EXERCISE BRIEF: Take the entries below and print only the lines from the one with "Security For Cloud Data Centers" through the one with "cloud workloads and sensitive data.", exactly as they stand, both ends included.

EXERCISE INPUTS:
☆ ☆ ☆

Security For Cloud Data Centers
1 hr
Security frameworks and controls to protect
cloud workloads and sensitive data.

☆ ☆ ☆

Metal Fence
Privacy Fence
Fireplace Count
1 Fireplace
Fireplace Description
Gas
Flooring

☆ ☆ ☆

EXERCISE ANSWER:
Security For Cloud Data Centers
1 hr
Security frameworks and controls to protect
cloud workloads and sensitive data.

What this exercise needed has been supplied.